PROPÓSITO DE AÑO NUEVO: COMPRAR CASA

 In Finanzas personales

Con el año en ciernes, llegamos a uno de los momentos de mayor ilusión para los entusiastas de los nuevos ciclos: renovar y enfocarse en los propósitos de año nuevo.

Esos deseos que algunos cumplen cabalmente mientras otros se limitan a desempolvar y repetir cada 31 de diciembre presentan justo esas dos caras: la del aliciente por lo que trae el año nuevo y la frustración constante por no alcanzar esos propósitos.

Para no caer en el segundo grupo, es recomendable que los propósitos no sean objetivos inalcanzables del tipo “nunca he hecho ejercicio, pero este año voy a correr un maratón”, “tengo deudas que rebasan mi ingreso de tres meses, pero este año voy a cambiar el auto”, “nunca he manejado bien mis finanzas, pero en 2020 me compro una casa”.

Tal vez lo mejor sería pensar de forma más realista: “cuidar la salud y empezar por visitar a un nutriólogo”, “liquidar las deudas y revisar si hay posibilidades de empezar a juntar el enganche de un carro nuevo”, “quizá no compraré la casa este año, pero empezaré a ahorrar para ello”.

Para comprar una casa, por ejemplo, no basta con los buenos deseos. Hay una serie de pasos que se deben seguir, imponer disciplina financiera y mantener la vista bien puesta en el objetivo para no perder la brújula ni terminar por tirar la toalla.

En esta entrada enlistamos algunas de las mejores prácticas para lograr ese objetivo: recuerda que no es una inversión menor y se trata de una de las transacciones más importantes que realizarás en esta parte de tu vida, por lo que alcanzarlo no será fácil.

NO TE EXIJAS MÁS DE LO POSIBLE

Regresamos al inicio. Eres consciente de que quieres, necesitas o estás interesado en adquirir una casa. Considera un objetivo alcanzable, no uno que te pueda frustrar: ahorrar para el enganche de la casa y los gastos adicionales (aproximadamente un 15-20% del valor, en lugar de pensar en juntar todo el dinero necesario).

Esto te permitirá mantener a la mano tu propósito y no renunciar mucho antes de tiempo por frustración o desesperación.

REALIZA EL PRESUPUESTO COMPLETO

Para saber cuánto cuesta la casa de tus sueños puedes empezar tu registro y cotizar en Hausy.mx, no te toma más de 15 minutos y te develará la suma real de esta inversión. Elige a consciencia de acuerdo a la ubicación, tus intereses y necesidades. Comprar una casa también significa aspirar a una calidad de vida para mejorar.

Por medio de esta plataforma también puedes revisar las oportunidades de créditos hipotecarios.

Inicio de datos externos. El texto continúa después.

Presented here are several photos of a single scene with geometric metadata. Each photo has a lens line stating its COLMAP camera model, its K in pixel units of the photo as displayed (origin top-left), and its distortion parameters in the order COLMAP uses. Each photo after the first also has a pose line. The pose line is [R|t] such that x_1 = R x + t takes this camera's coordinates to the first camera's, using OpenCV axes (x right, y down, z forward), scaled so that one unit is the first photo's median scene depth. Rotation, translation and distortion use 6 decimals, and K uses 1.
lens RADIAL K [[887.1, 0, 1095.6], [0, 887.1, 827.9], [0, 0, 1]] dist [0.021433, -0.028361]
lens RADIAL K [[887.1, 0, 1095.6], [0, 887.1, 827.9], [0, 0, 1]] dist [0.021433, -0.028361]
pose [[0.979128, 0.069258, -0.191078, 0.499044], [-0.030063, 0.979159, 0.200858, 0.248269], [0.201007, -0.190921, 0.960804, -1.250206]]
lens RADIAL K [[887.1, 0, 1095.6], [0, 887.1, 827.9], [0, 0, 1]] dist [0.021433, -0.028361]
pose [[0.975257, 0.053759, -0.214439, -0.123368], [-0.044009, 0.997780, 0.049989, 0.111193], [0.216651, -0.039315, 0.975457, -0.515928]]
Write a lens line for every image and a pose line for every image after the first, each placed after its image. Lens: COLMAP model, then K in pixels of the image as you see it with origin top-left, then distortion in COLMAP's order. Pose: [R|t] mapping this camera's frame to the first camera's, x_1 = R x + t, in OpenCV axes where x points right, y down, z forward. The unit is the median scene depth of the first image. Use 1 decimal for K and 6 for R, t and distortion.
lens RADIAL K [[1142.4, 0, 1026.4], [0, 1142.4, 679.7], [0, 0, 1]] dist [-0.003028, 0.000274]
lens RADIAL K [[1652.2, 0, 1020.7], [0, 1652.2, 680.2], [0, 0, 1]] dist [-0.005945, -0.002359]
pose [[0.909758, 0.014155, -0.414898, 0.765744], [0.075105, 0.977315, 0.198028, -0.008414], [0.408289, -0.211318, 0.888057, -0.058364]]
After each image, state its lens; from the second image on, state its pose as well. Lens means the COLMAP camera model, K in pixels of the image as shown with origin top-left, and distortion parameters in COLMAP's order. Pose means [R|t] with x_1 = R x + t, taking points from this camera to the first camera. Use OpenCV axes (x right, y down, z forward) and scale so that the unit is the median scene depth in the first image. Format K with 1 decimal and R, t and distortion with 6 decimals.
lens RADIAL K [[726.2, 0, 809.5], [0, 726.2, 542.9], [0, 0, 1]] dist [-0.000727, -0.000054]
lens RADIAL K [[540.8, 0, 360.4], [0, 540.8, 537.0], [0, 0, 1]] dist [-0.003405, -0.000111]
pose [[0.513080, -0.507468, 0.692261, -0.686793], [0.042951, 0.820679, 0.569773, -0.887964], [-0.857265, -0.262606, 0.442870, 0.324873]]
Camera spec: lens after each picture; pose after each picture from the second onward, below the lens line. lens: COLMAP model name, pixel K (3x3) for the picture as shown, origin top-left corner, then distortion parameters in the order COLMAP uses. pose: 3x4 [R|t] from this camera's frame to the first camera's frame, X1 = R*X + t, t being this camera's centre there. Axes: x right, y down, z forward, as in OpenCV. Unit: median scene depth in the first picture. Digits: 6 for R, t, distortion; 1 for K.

Igualmente, puedes acudir a bancos o instituciones hipotecarias para saber a qué crédito podrías acceder y cuál sería el enganche que necesitas juntar.

También puedes utilizar el Simulador de Crédito Hipotecario de la Condusef.

DISCIPLINA FINANCIERA TODO EL AÑO

Ahora que ya sabes cuánto necesitas y tienes bien fijo el objetivo, el siguiente paso es el menos divertido, pues es hora de imponer disciplina financiera.

Empieza por hacer una lista de tus gastos mensuales, los indispensables y los que no. Evita fugas de dinero y cumple estrictamente con el ahorro: al menos el 20% de tus ingresos debe destinarse a ese fondo.

ELIMINA DEUDAS PENDIENTES       

Ahorrar para una casa te puede ayudar con otro objetivo común: deshacerte de las deudas que has estado arrastrando durante mucho tiempo.

Es muy complicado empezar un fondo para una inversión fuerte si tienes un gasto constante de pago de deudas y sus intereses. Lo más recomendable es que te deshagas de ellas, pues podrías terminar por ahorcarte en el intento de separar un porcentaje de tus ingresos para tu casa, pero al mismo tiempo vivir con la presión de las deudas o incluso dejar de pagarlas y acumular sumas que se volverán un obstáculo mayor con el tiempo.

¿NO LLEGAS? CORRIGE EN EL CAMINO

Si con todo lo anterior la proyección se vuelve muy compleja para llegar al resultado, busca los medios para lograr el objetivo, no lo disminuyas ni lo des por perdido.

Puedes agregar horas extras a tus días de trabajo, empezar algún proyecto personal que sepas que te va a dejar dinero extra, o de plano buscar un segundo empleo.

La disciplina y el grado de autoexigencia es lo que definirá tu éxito para conseguir dicho propósito.